Norwegian Cruise Line Holdings' decision to raise $2bn in capital in the form of equity and debt is getting positive feedback from analysts.

The Frank Del Rio-led owner of 28 cruise ships on Tuesday offered 46.9m shares to investors holding its 6% exchangeable senior notes. The New York-listed company priced the units at $23.64 per share.

Miami-based Norwegian plans to use the money from the offering, set to expire on Friday, to redeem $236m in 12.25% senior secured notes and $263m in 10.25% senior secured notes, all due in 2026.

The company also launched a private offering for $1bn in 1.125% exchangeable senior notes due in 2027, after upsizing the fundraiser from the previously planned $800m.

The investors who buy into the offering can take up an additional $150m in debt securities within two weeks after the notes are issued.

Proceeds from the notes offering, which is also scheduled to expire on Friday, will go toward rebuying up $716m of the 6% exchangeable senior notes, which are due in 2024.

Everyone does it

Infinity Research analyst Assia Georgieva said the two capital markets transactions are smart moves by Norwegian because they allow the company to get rid of $1.5bn of very expensive debt while providing it with $500m in liquidity.

"Even the individual would want to do that, refinance with a mortgage or a credit card where you get lower interest rates," she told TradeWinds.

Assia Georgieva, an analyst with Infinity Research, expects cruise companies to exchange high-interest debt for low-interest debt over the next nine months. Photo: Contributed

She said competitors Carnival Corp and Royal Caribbean Group will most likely also exchange billions of dollars in high-interest notes with low-interest debt as well.

"They knew that the rates would be exorbitant, but within the contracts, there are always clauses where they can repay debt and refinance at lower rates," she said.

"I think this is something that we will continue to see probably for the next nine months out of all three of the public companies."

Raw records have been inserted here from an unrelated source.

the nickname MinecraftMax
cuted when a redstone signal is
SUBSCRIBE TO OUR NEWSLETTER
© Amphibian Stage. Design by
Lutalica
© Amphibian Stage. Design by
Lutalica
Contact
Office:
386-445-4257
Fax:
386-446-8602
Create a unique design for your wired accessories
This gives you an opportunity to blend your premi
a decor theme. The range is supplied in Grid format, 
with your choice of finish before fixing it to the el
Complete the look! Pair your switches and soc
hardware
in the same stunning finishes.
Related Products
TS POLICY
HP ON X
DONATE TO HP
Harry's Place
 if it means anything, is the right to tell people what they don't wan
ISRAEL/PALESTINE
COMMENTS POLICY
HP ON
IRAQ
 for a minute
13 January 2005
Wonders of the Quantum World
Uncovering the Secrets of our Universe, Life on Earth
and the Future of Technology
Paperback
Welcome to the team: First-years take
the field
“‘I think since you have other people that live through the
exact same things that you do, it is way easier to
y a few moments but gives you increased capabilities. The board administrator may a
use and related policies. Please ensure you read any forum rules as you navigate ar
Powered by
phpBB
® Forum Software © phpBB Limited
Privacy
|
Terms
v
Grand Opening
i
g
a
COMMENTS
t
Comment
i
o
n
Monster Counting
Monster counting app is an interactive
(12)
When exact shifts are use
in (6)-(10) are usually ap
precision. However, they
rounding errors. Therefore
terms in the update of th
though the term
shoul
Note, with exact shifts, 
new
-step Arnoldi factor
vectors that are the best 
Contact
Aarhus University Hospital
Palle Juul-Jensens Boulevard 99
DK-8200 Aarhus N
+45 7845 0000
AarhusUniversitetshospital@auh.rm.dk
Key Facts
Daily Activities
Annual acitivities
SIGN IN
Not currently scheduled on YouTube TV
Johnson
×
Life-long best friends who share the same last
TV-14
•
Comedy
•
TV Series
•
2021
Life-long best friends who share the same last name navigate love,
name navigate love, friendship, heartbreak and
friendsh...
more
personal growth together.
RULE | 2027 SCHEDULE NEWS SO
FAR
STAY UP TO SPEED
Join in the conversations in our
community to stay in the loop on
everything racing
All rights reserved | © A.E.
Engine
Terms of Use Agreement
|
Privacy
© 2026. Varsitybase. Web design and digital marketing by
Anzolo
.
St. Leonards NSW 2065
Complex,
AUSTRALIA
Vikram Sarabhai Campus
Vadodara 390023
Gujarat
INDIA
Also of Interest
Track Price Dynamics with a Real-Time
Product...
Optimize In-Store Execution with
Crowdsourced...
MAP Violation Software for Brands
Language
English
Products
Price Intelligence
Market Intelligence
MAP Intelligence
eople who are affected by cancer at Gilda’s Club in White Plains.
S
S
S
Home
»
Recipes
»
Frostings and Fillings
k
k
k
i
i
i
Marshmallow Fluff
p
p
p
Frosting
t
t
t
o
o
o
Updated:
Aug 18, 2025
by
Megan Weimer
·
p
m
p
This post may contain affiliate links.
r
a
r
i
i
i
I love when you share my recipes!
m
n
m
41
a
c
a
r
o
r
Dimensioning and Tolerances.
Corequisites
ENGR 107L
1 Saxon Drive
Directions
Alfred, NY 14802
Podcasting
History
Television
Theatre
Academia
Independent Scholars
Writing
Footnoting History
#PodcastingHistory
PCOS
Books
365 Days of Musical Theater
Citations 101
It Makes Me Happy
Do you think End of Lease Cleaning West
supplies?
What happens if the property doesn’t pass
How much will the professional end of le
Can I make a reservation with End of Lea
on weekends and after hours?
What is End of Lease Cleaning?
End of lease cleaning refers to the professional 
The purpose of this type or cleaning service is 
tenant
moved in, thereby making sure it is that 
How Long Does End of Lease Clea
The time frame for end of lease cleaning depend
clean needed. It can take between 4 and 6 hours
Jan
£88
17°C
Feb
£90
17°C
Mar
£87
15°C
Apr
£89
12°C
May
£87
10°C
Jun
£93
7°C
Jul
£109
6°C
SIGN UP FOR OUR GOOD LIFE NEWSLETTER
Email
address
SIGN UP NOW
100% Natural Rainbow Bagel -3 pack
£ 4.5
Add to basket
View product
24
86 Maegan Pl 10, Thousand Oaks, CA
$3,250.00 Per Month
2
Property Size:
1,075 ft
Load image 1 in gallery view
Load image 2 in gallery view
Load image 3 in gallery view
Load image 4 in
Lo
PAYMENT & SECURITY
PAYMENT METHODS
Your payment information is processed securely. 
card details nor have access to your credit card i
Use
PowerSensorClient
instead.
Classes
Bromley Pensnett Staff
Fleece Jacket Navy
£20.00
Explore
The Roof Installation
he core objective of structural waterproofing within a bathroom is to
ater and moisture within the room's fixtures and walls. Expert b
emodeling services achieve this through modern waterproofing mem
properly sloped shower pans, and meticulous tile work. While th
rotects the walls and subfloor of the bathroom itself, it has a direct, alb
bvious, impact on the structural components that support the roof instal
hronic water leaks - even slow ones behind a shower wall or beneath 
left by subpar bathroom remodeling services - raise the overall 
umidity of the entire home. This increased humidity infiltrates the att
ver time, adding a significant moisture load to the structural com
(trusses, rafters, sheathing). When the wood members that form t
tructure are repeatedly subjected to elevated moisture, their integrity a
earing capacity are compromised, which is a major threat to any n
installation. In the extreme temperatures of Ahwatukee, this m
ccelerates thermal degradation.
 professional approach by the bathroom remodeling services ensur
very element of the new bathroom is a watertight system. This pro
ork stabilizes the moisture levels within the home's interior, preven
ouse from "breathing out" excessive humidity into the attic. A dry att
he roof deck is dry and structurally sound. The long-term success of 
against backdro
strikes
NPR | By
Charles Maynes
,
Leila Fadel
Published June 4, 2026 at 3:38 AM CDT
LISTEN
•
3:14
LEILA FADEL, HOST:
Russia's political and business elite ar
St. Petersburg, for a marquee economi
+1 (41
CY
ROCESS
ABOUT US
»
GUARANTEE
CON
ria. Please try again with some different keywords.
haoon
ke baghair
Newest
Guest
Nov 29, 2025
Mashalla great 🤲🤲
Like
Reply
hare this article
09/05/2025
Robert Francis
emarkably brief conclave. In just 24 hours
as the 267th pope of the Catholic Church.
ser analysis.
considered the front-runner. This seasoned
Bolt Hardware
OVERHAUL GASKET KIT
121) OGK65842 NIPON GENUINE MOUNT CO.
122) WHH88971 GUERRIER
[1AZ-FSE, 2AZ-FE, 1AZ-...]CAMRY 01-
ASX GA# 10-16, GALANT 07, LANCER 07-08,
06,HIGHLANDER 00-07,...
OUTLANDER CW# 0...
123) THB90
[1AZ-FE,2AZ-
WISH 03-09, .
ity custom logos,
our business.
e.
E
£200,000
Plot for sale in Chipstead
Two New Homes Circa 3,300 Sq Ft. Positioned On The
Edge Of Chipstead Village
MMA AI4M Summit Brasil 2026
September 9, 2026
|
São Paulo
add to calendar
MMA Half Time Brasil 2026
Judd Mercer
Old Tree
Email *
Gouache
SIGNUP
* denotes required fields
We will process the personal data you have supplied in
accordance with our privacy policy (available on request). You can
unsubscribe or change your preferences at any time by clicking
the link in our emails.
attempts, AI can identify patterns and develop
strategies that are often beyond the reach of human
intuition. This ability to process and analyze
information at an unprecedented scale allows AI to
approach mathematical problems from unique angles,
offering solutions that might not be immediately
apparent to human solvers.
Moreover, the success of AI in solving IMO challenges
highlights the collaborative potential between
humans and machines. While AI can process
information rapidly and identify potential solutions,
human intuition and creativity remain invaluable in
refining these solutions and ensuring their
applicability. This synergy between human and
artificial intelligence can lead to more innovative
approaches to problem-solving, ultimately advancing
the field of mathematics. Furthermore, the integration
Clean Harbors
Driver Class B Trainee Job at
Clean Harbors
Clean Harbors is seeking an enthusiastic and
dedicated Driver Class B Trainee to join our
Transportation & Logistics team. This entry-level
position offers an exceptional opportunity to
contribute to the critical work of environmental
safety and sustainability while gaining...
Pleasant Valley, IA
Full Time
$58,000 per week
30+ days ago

Stifel analyst Steven Wieczynski wrote in a client note that both deals will result in much lower interest rates for a considerable portion of Norwegian's $13bn in debt.

"It is clear these transactions are an absolute positive for the company as they are not increasing their diluted share count (actually lowering it) and are materially lowering their overall borrowing costs," he wrote.

"Those two transactions should save the company $50m in interest costs each year."

Stifel believes that the cruise industry could be "positioned well, given their massive underperformance this year", he said.

"We expect demand and pricing metrics to continue to improve as we move into 2022 and investors will have to take notice," he wrote.